> [EXERCISE MATERIAL]
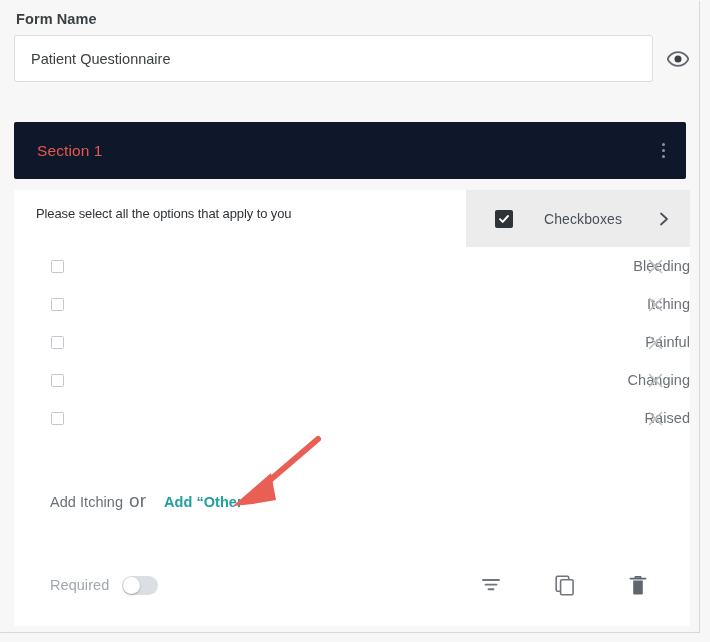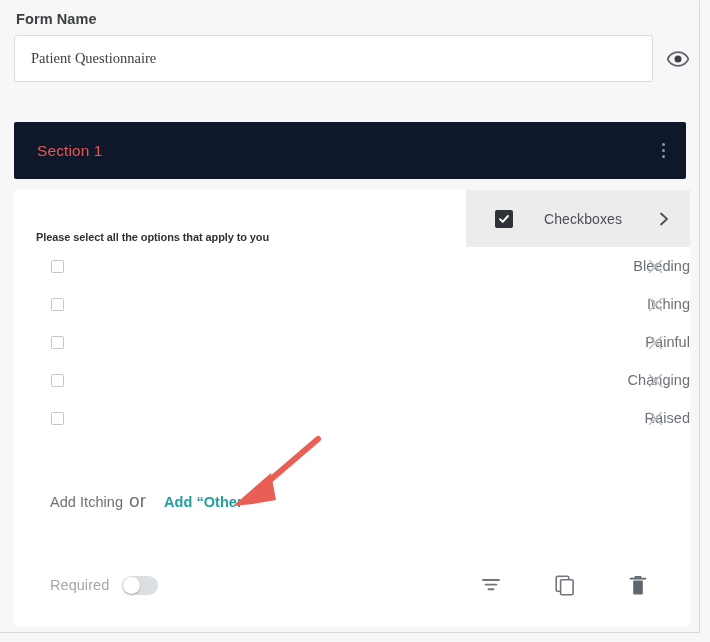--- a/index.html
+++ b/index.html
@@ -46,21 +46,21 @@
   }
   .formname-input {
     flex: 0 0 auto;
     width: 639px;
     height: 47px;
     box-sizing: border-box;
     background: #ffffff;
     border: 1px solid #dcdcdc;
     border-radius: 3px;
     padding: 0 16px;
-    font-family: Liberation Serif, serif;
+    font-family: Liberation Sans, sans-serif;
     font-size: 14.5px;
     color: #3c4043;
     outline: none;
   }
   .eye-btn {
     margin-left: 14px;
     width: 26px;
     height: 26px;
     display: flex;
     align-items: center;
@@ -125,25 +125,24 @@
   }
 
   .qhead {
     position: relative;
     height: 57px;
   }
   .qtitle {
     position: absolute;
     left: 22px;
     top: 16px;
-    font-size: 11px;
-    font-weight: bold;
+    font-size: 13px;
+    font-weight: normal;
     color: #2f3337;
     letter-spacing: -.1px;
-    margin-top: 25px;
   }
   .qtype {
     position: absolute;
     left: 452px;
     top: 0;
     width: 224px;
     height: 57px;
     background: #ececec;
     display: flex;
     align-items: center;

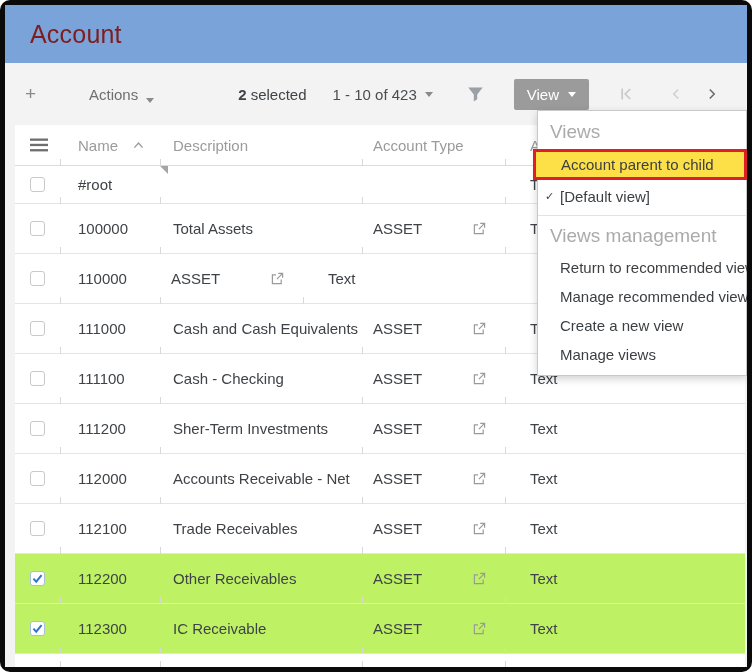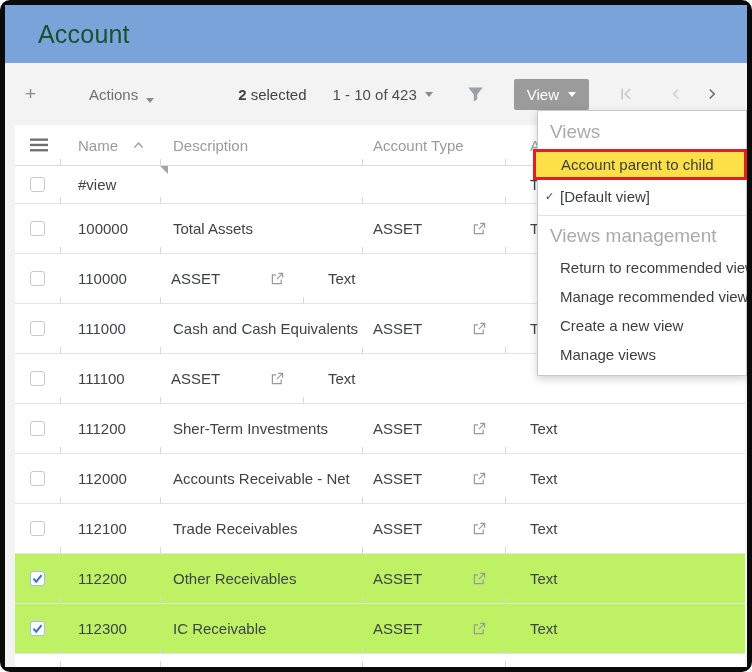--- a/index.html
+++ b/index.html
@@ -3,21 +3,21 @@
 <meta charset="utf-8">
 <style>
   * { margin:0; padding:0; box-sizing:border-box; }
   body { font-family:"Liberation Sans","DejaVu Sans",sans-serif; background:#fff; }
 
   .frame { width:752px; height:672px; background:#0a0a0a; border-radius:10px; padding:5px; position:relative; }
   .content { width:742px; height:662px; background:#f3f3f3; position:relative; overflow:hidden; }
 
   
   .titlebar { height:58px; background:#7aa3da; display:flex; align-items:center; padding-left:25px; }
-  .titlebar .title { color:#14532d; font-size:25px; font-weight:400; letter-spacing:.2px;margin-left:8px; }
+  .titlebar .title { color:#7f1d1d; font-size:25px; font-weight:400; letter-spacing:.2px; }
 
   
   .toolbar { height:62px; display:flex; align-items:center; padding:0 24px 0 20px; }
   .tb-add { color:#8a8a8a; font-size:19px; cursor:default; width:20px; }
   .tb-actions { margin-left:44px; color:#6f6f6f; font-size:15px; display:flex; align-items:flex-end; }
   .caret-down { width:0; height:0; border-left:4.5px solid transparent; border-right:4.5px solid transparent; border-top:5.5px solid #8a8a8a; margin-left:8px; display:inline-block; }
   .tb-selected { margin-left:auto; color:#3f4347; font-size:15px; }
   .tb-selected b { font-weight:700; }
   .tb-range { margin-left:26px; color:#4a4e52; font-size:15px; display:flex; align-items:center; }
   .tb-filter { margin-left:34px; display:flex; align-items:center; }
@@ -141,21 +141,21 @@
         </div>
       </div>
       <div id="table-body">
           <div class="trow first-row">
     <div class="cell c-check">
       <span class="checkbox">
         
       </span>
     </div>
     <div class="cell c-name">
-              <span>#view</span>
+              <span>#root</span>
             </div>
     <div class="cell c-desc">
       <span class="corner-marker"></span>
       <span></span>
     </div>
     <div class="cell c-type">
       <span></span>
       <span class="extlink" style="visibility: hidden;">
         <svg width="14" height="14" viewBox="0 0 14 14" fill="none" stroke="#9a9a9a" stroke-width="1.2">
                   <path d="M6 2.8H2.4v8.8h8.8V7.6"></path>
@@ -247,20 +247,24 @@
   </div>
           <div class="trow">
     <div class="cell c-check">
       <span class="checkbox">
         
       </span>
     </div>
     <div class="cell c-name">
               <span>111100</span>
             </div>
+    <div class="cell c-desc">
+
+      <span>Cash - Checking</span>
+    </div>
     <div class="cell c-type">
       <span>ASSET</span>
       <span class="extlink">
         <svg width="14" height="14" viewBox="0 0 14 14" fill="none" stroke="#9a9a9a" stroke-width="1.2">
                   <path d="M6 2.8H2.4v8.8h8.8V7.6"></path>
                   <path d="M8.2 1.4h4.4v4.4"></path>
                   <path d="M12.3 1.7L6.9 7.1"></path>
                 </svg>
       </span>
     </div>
--
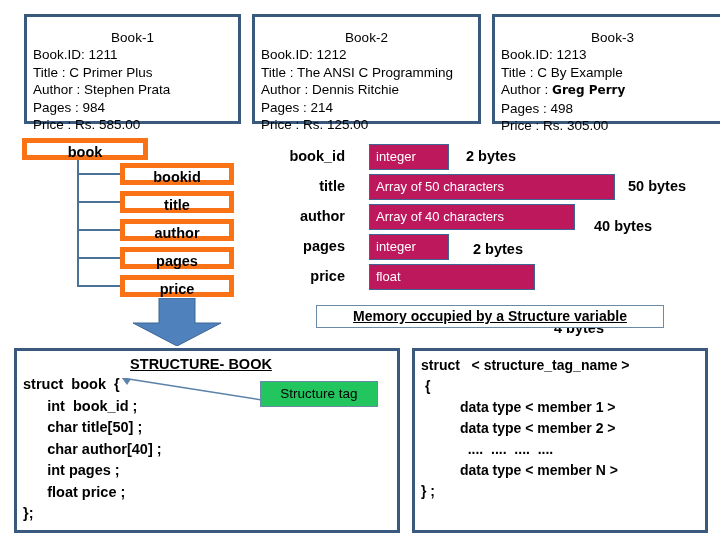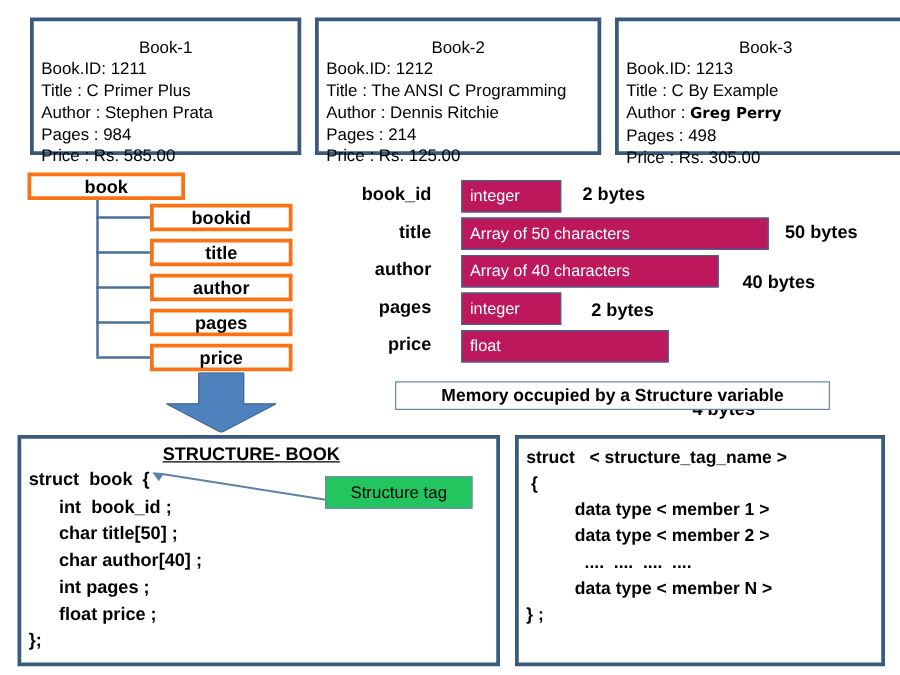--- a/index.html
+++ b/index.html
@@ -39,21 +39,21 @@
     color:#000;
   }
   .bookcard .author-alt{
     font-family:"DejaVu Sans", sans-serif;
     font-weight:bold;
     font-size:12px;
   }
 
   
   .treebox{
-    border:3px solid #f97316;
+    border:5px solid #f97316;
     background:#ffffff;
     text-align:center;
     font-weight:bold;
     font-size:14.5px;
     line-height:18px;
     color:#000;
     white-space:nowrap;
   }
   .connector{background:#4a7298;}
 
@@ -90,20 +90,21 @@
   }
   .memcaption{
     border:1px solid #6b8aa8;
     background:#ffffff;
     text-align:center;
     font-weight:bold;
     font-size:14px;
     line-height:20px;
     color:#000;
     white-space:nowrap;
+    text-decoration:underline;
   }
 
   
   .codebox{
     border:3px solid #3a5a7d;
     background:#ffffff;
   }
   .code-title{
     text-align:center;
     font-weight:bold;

> [ASSIGNMENT] Above are some entries. Restate word for word the lines from the one holding "outline: none;" through the one holding "margin:0; padding:0; box-sizing:border-box;", but not the pictures.

> [COMPLETED EXERCISE]
     outline: none;
   }
   .eye-btn {
     margin-left: 14px;
     width: 26px;
     height: 26px;
     display: flex;
     align-items: center;
@@ -125,25 +125,24 @@
   }
 
   .qhead {
     position: relative;
     height: 57px;
   }
   .qtitle {
     position: absolute;
     left: 22px;
     top: 16px;
-    font-size: 11px;
-    font-weight: bold;
+    font-size: 13px;
+    font-weight: normal;
     color: #2f3337;
     letter-spacing: -.1px;
-    margin-top: 25px;
   }
   .qtype {
     position: absolute;
     left: 452px;
     top: 0;
     width: 224px;
     height: 57px;
     background: #ececec;
     display: flex;
     align-items: center;

--- a/index.html
+++ b/index.html
@@ -3,21 +3,21 @@
 <meta charset="utf-8">
 <style>
   * { margin:0; padding:0; box-sizing:border-box; }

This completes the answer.